Testo fornito ▸

LIFE SKILLS
• Consapevolezza di sé • Gestione delle emozioni • Comunicazione efficace • Relazioni efficaci • Empatia • Pensiero critico • Prendere decisioni
COMPETENZE
• Comunicare • Collaborare e partecipare • Agire in modo autonomo e responsabile • Risolvere problemi • Individuare collegamenti e relazioni • Acquisire e interpretare l’informazione
AGENDA 2030
OBIETTIVO 4 Istruzione di qualità
OBIETTIVO 11 Città e comunità sostenibili
Il documento delle nuove Linee guida per l'insegnamento dell'educazione civica «conferisce centralità alla persona dello studente e punta a favorire l'inclusione, a partire dall'attenzione mirata a tutte le forme di disabilità e di marginalità sociale». Ripercorriamo insieme alcune fondamentali tappe che hanno aperto le porte a una inclusione reale per diversi soggetti.

Estratto dei dati ▸

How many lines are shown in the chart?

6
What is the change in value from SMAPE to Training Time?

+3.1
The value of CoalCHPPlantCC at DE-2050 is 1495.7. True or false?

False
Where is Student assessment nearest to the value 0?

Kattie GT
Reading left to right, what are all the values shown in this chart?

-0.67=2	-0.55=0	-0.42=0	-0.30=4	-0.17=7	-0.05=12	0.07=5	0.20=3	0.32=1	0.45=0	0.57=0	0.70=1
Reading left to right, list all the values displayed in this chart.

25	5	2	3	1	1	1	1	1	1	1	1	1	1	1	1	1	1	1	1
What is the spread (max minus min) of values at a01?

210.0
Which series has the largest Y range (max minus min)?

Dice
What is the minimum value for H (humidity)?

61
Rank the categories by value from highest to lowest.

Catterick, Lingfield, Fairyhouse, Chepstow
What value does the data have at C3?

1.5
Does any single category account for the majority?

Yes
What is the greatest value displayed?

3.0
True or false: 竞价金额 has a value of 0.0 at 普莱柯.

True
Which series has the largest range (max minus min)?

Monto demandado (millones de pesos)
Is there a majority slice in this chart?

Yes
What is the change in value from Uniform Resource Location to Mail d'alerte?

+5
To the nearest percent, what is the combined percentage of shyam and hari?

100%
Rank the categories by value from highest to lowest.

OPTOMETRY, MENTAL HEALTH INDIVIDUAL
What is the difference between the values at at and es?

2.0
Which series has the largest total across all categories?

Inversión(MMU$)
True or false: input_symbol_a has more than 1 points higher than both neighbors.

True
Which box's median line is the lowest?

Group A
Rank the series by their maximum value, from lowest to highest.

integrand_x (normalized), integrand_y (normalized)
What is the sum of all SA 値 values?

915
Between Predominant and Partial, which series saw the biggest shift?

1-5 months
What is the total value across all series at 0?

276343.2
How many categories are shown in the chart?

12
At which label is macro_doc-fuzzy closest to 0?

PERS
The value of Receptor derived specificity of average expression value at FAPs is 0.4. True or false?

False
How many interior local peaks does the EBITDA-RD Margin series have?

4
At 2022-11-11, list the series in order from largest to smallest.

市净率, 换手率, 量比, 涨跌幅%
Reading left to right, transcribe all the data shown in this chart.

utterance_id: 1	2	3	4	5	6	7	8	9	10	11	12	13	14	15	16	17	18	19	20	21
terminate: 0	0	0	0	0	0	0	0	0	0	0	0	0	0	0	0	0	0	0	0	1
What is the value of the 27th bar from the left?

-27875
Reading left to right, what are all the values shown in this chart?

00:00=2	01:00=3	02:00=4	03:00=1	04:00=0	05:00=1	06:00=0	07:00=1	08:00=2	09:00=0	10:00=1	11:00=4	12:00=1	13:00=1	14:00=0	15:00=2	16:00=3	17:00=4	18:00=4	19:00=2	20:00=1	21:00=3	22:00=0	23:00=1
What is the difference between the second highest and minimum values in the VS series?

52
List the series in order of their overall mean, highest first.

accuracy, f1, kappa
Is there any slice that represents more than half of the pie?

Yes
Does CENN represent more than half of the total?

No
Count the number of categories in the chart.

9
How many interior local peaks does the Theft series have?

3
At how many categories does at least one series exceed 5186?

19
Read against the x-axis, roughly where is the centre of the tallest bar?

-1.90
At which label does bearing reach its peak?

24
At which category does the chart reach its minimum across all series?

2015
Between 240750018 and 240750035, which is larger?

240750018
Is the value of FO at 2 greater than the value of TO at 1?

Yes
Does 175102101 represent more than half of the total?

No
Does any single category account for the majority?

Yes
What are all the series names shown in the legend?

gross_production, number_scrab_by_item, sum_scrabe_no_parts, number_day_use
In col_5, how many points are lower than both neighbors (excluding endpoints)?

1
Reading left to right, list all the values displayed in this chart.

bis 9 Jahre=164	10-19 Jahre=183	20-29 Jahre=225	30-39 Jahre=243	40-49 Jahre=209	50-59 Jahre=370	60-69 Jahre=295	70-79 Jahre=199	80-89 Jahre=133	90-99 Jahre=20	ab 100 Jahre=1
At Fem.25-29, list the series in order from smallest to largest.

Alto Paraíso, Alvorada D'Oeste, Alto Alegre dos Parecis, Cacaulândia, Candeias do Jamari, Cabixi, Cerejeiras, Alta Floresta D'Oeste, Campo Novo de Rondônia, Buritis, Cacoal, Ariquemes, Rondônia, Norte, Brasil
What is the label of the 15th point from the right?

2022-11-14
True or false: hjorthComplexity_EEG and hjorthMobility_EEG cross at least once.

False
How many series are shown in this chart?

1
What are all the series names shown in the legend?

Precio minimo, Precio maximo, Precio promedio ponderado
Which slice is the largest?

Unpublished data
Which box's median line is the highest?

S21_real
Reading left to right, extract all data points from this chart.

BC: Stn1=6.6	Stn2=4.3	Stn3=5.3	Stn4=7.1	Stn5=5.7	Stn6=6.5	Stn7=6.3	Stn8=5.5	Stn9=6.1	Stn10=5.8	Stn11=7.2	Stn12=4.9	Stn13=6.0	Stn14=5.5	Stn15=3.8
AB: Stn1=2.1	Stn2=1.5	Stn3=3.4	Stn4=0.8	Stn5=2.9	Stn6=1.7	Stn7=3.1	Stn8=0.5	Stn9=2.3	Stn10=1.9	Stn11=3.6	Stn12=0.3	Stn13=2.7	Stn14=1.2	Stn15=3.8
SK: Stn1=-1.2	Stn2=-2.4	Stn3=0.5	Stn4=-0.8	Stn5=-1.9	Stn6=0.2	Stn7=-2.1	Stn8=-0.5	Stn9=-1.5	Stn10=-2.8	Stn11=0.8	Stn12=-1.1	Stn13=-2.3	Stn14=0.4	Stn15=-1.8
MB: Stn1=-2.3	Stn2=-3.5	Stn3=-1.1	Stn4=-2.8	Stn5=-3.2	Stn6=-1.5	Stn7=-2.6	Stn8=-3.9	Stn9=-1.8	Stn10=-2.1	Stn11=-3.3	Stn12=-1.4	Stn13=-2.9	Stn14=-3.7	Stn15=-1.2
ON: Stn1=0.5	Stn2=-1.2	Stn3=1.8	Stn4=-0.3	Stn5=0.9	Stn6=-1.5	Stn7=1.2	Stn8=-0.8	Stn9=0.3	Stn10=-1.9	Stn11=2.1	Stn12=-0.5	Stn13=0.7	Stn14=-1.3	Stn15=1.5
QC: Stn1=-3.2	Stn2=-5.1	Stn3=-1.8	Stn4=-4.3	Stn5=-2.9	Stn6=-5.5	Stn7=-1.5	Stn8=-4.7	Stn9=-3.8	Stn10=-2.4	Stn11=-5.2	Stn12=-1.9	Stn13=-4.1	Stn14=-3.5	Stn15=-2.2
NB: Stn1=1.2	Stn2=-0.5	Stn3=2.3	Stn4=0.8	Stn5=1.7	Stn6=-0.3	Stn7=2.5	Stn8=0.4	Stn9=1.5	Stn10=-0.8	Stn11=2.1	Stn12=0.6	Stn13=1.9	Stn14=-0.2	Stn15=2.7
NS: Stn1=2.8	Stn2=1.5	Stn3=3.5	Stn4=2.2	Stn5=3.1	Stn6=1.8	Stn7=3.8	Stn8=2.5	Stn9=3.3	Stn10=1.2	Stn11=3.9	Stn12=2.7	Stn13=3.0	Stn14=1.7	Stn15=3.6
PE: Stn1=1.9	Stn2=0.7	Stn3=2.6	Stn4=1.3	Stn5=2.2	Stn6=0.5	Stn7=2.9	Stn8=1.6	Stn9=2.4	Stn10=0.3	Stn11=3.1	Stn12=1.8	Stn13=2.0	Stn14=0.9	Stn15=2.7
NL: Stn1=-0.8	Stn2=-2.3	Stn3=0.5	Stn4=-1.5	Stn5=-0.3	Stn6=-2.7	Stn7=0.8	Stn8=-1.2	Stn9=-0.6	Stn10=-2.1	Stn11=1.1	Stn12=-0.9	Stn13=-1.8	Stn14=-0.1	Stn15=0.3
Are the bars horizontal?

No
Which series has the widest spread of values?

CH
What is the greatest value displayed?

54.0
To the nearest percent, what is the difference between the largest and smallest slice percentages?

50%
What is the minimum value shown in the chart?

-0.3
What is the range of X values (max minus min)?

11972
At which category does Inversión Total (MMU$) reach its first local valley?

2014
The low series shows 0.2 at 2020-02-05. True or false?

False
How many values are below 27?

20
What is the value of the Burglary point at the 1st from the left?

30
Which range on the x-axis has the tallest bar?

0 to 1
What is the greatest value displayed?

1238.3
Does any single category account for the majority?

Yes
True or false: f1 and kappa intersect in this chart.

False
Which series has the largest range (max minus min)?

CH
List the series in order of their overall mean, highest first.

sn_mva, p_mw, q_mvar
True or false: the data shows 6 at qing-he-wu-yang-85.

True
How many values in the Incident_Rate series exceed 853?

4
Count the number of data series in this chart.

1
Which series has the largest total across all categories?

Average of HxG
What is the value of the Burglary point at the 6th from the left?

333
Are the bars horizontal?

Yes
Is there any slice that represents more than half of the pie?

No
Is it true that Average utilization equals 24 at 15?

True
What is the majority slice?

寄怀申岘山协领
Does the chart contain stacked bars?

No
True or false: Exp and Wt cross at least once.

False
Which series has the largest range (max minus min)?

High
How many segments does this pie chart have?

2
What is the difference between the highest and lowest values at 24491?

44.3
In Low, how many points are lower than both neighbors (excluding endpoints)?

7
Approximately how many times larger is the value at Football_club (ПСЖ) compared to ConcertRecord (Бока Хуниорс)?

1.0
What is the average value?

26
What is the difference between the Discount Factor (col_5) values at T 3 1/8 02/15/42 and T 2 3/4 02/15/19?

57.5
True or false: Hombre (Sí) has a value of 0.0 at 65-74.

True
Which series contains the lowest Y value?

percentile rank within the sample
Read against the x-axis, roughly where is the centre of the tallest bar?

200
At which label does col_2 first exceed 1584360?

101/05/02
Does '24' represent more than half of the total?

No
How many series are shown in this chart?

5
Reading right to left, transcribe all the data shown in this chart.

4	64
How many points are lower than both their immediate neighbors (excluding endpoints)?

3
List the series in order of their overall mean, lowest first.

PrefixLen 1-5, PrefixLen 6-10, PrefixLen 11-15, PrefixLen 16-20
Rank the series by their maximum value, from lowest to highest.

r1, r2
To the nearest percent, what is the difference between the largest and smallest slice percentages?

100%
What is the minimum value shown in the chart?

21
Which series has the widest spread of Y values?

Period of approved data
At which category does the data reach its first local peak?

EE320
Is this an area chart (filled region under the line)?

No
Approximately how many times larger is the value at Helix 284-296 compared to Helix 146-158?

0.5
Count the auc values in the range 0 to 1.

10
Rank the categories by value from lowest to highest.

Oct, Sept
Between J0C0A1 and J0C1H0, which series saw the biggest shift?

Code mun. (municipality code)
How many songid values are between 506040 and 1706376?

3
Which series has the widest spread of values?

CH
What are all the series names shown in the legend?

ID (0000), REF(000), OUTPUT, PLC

Compiti ▸
a. Nel testo sulle linee guida per l'educazione civica, a che cosa punta il documento delle nuove Linee guida?
b. Per favore, prosegui il testo sulle linee guida per l'educazione civica dall'ultima frase riportata in avanti.
Le voci sono materiale a parte, distinto dal testo sulle linee guida per l'educazione civica.

Risposte in ordine ▸
a. A favorire l'inclusione, a partire dall'attenzione mirata a tutte le forme di disabilità e di marginalità sociale.

b.
IL BRAINSTORMING
Svolgete, con l'aiuto dell'insegnante, un'attività di brainstorming, confrontandovi assieme a partire da alcune domande stimolo:
• Che cosa conoscete di questo argomento?
• Quali sono state e sono le vostre fonti di informazione?
• Quali sono, secondo voi, le opinioni più comuni su questo tema?
L’ANALISI DEI MATERIALI
Per approfondire l'argomento, leggete e analizzate attentamente i seguenti materiali sulla tematica; svolgete questo lavoro in gruppo.
L’INCLUSIONE SCOLASTICA
«Il percorso per arrivare a quella che ora definiamo inclusione ha caratterizzato la storia del nostro Paese, dal momento che siamo passati dall'esclusione all'inserimento e dall'inserimento all'inclusione. Le tappe che hanno portato all'inclusione degli alunni diversamente abili nella scuola si sono caratterizzate in modo particolare. In primo luogo, si fa riferimento alla chiusura delle scuole speciali, che rappresenta il primo passaggio dall'esclusione all'integrazione.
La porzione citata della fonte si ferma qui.